Beyond trivialities (e.g. simple getters and very primitive functions), inlining as such isn't very helpful anymore. The cost of the call instruction has gone down, and branch prediction has greatly improved.
The great opportunity for inlining is removing code paths that the compiler knows won't be taken - as an extreme example:
inline int Foo(bool refresh = false)
{
if (refresh)
{
// ...extensive code to update m_foo
}
return m_foo;
}
A good compiler would inline Foo(false), but not Foo(true).
With Link Time Code Generation, Foo could reside in a .cpp (without a inline declararion), and Foo(false) would still be inlined, so again inline has only marginal effects here.
To summarize: There are few scenarios where you should attempt to take manual control of inlining by placing (or omitting) inline statements.
The following is in the FAQ for the Sun Studio 11 compiler:
The compiler generates an inline function as an ordinary callable function (out of line) when any of the following is true:
You compile with +d.
You compile with -g.
The function's address is needed (as with a virtual function).
The function contains control structures the compiler can't generate inline.
The function is too complex.
According to the response to this post by 'clamage45' the "control structures that the compiler can't generate inline" are:
the function contains forbidden constructs, like loop, switch, or goto
Another list can be found here. As most other answers have specified the heuristics are going to be 100% compiler specific, from what I've read I think to ensure that a function is actually inlined you need to avoid:
local static variables
loop constructs
switch statements
try/catch
goto
recursion
and of course too complex (whatever that means)
All I know about inline functions (and a lot of other c++ stuff) is here.
Also, if you're focusing on the heuristics of each compiler to decide wether or not inlie a function, that's implementation dependant and you should look at each compiler's documentation. Keep in mind that the heuristic could also change depending on the level of optimitation.
I'm pretty sure most compilers decide based on the length of the function (when compiled) in bytes and how often it is used vs the optimization type (speed vs size).
I know only couple criteria:
If inline meets recursion - inline will be ignored.
switch/while/for in most cases cause compiler to ignore inline
It depends on the compiler. Here's (the first part of) what the GCC manual says:
-finline-limit=n
By default, GCC limits the size of functions that can be inlined.
This flag allows the control of this limit for functions that are
explicitly marked as inline (i.e., marked with the inline keyword
or defined within the class definition in c++). n is the size of
functions that can be inlined in number of pseudo instructions (not
counting parameter handling). The default value of n is 600.
Increasing this value can result in more inlined code at the cost
of compilation time and memory consumption.
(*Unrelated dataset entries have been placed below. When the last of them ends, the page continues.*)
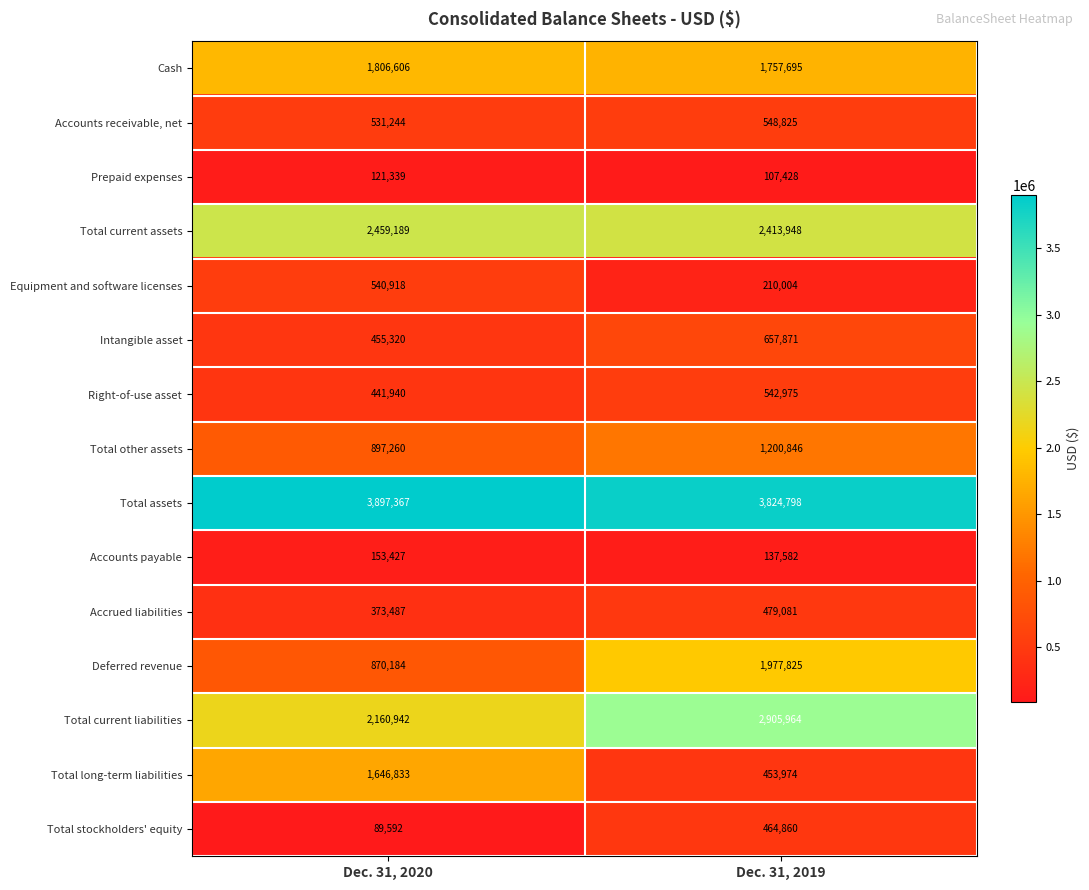

At which category is the sum across all series the highest?

Dec. 31, 2019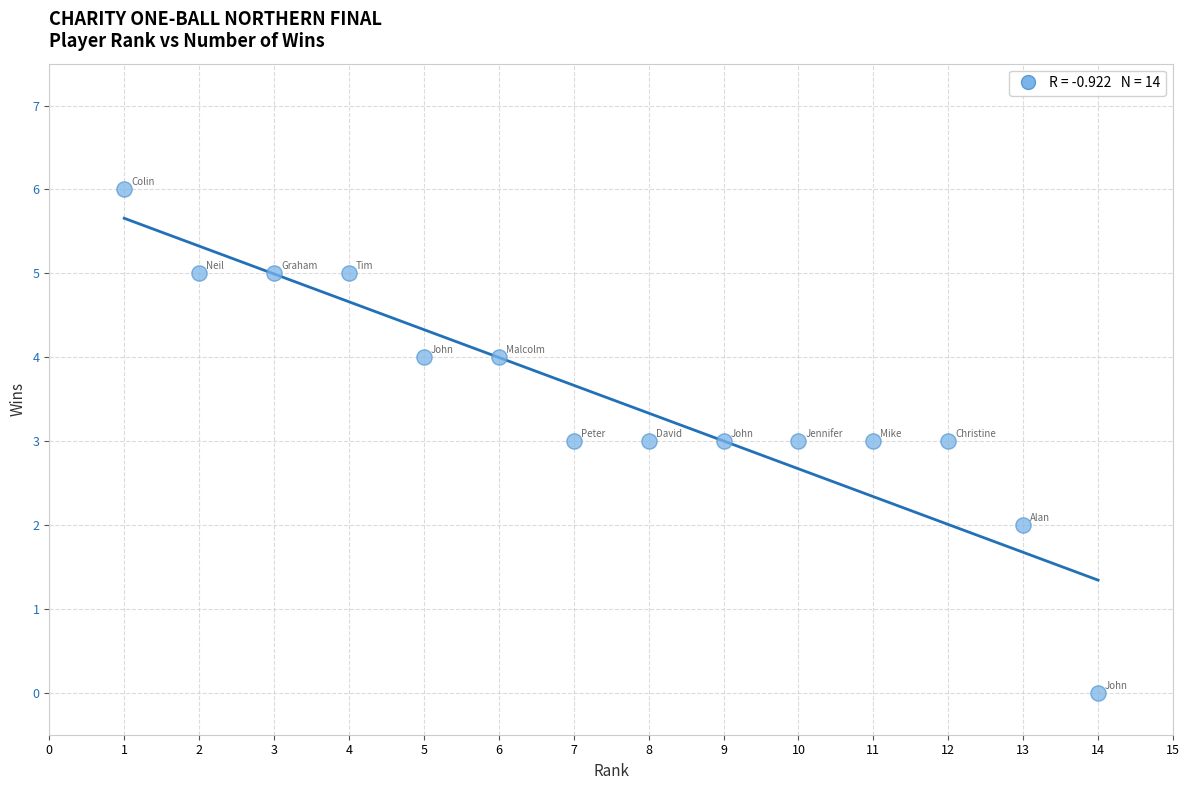

What is the range of X values (max minus min)?

13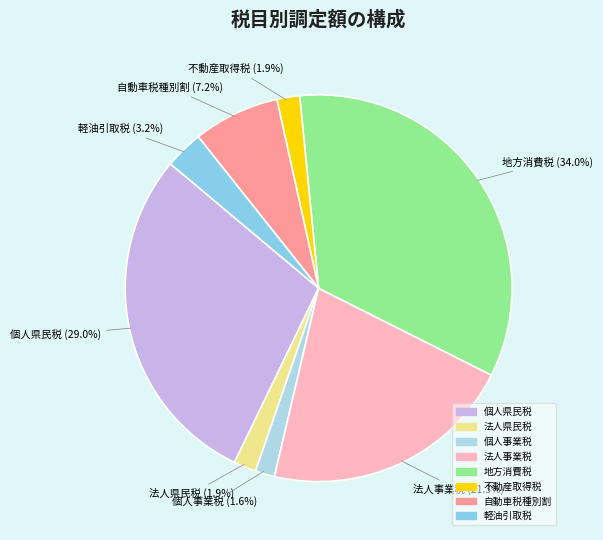

Is there a majority slice in this chart?

No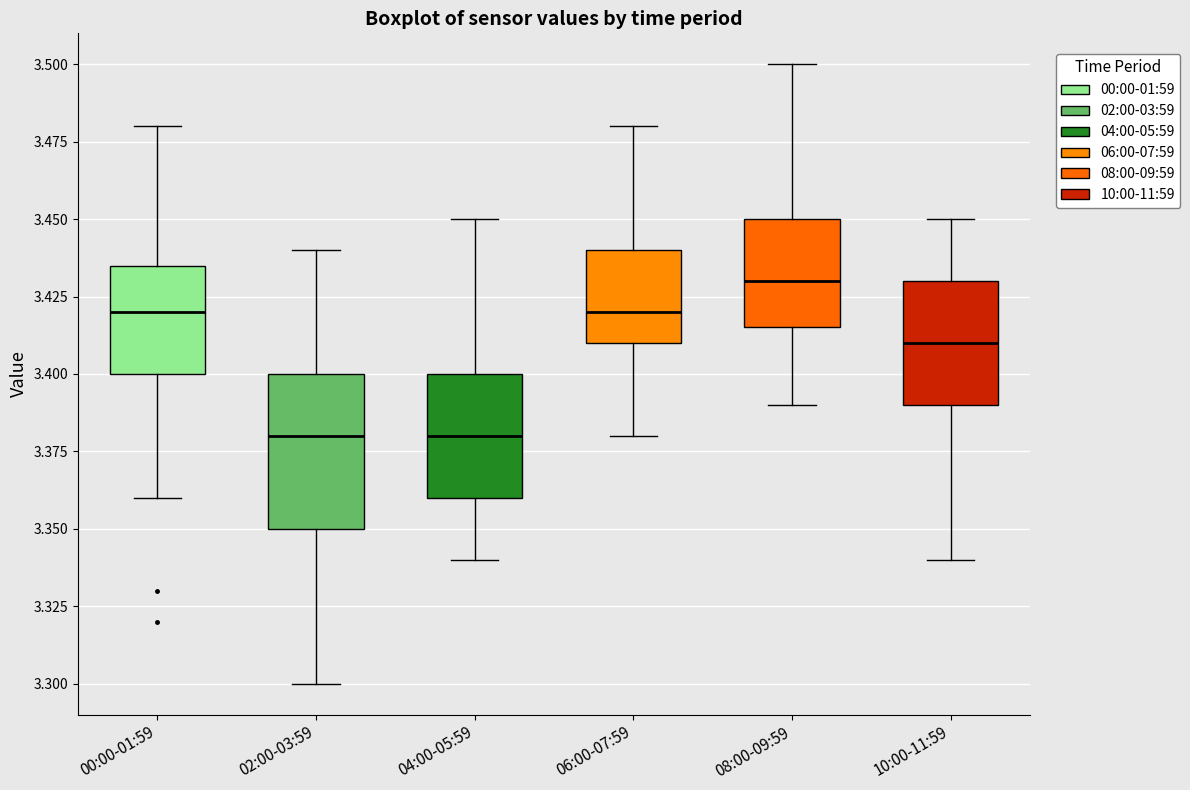

Which box is the tallest, from its lower edge to its upper edge?

02:00-03:59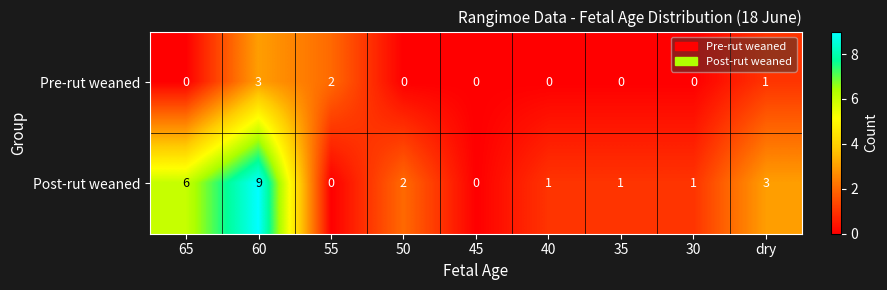

Count the Pre-rut weaned values in the range 0 to 1.

7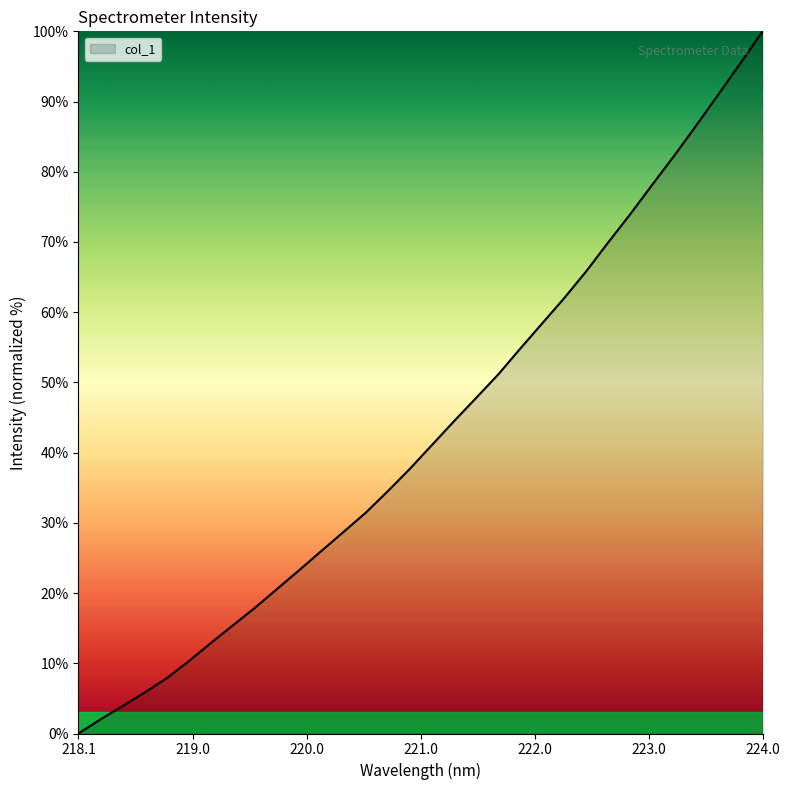

What is the difference between the maximum and minimum values?

100.0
Decreasing usually
makes the compilation faster and less code will be inlined (which
presumably means slower programs). This option is particularly
useful for programs that use inlining heavily such as those based
on recursive templates with C++.
Inlining is actually controlled by a number of parameters, which
may be specified individually by using --param name=value. The
-finline-limit=n option sets some of these parameters as follows:
#item max-inline-insns-single
is set to I/2.
#item max-inline-insns-auto
is set to I/2.
#item min-inline-insns
is set to 130 or I/4, whichever is smaller.
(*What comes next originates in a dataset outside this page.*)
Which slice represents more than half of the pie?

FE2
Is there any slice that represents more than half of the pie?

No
#item max-inline-insns-rtl
is set to I.
See below for a documentation of the individual parameters
controlling inlining.
Note: pseudo instruction represents, in this particular context, an
abstract measurement of function's size. In no way, it represents
a count of assembly instructions and as such its exact meaning
might change from one release to an another.
it inserts if you write "inline" to beginning of the function?